Write a piece about the most comfortable item of clothing in the world.
When I was sixteen, I traveled with my Senior Class to London for ten days. It was the most amazing trip I have ever taken in my life. Aside from the thrilling sensation of being in a place so far from my internal home coordinates, the metropolitan nature of such a big city – to a suburban girl – provided a level of freedom I had never experienced.
When we woke up each morning, my friend Becca and I would skip the nasty, free breakfast provided by the hostel to head off on foot to the nearest McDonalds. No need to wait for a ride, we could just walk a few blocks and it was there. At every opportunity, we set out on foot to explore the city – armed only with our maps, scarves, and a camera.

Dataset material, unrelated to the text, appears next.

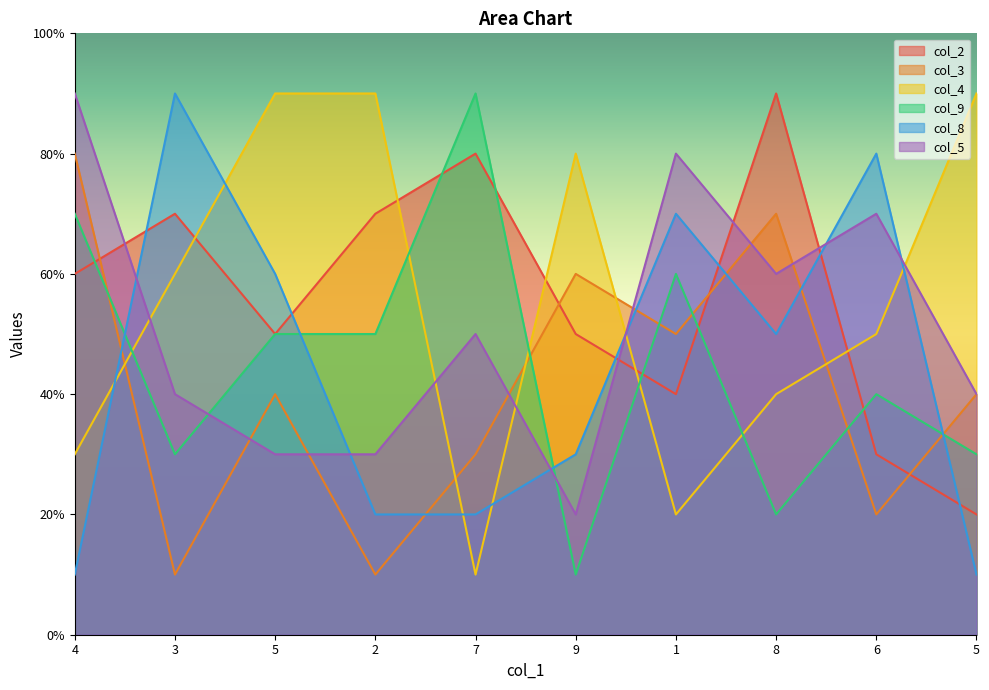

What is the highest value of the col_5 series?

9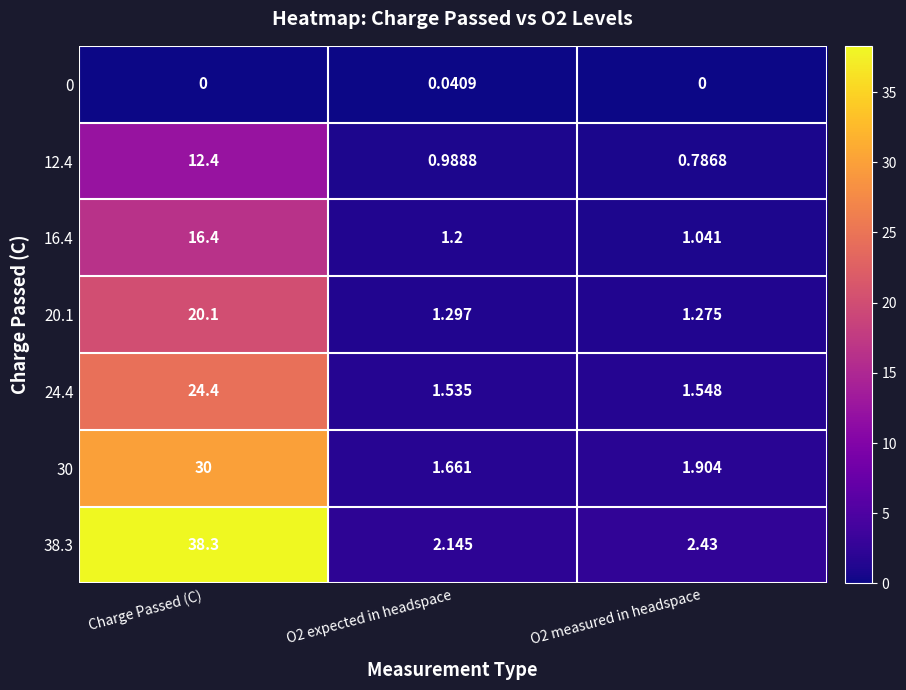

At which category does the chart reach its peak across all series?

Charge Passed (C)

We found Soho and Baker’s Street, Piccadilly and Trafalgar Square (under construction), Paddington Station and Charing Cross (which smells like a library right from the street). We found Covent Gardens, Portobello Road, and spent one hour lost, looking for #17 Cherry Tree Lane.
Every day was a micro adventure, and I’m grinning like a love-struck fool in every photograph. Truly, I had fallen in love with the place and I never wanted to leave.
The amount of pocket money we would need had been grossly underestimated by the school planner. I ran out of money fast, partly because I was too picky to eat the free daily breakfast of sunny-side up eggs, tomatoey beans, tomatoes, and that weird piece of meat they call bacon, but back then a McDonalds breakfast was around three pounds. Some mornings I’d just have a Snickers.
I’d been given so little money though, I had to abandon all hope of a souvenir. Most of the kids wanted a Hard Rock t-shirt from London, but Becca and I didn’t want to waste time in line and the food was outrageously expensive. We wandered away from there a bit disappointed and started poking around in some other shops with subtler signs.
We found a tiny little place that sold red plaid suspenders (braces not sexy underwear) and a variety of elements for punk anti-fashion. I was merely looking through the racks to pass time while Becca shopped, and tried on silly things that didn’t suit her beaming innocence.
When it comes to clothes I tend to shop with my fingertips first, then my eyes. On this occasion, as I stroked a rack of t-shirts, an unusual softness alert went off in my brain. In response, I extracted a t-shirt from the group that was feathery light, unburdened by iron-on decals, and unblemished by airbrushed icons of the day. It was a plain black t-shirt, in my size, and marked down to five pounds. I verified three times that the five bucks included the tax (mostly because I didn’t know what the shop kid meant when he said VAT was always included).
I wore that shirt at every opportunity for years. I washed it on delicate and hung it up to dry to keep it from shrinking, stiffening, or wearing out too soon. It wasn’t just the softest, most versatile piece of clothing in my wardrobe; it was a tangible memory of a love I would never stop trying to return to.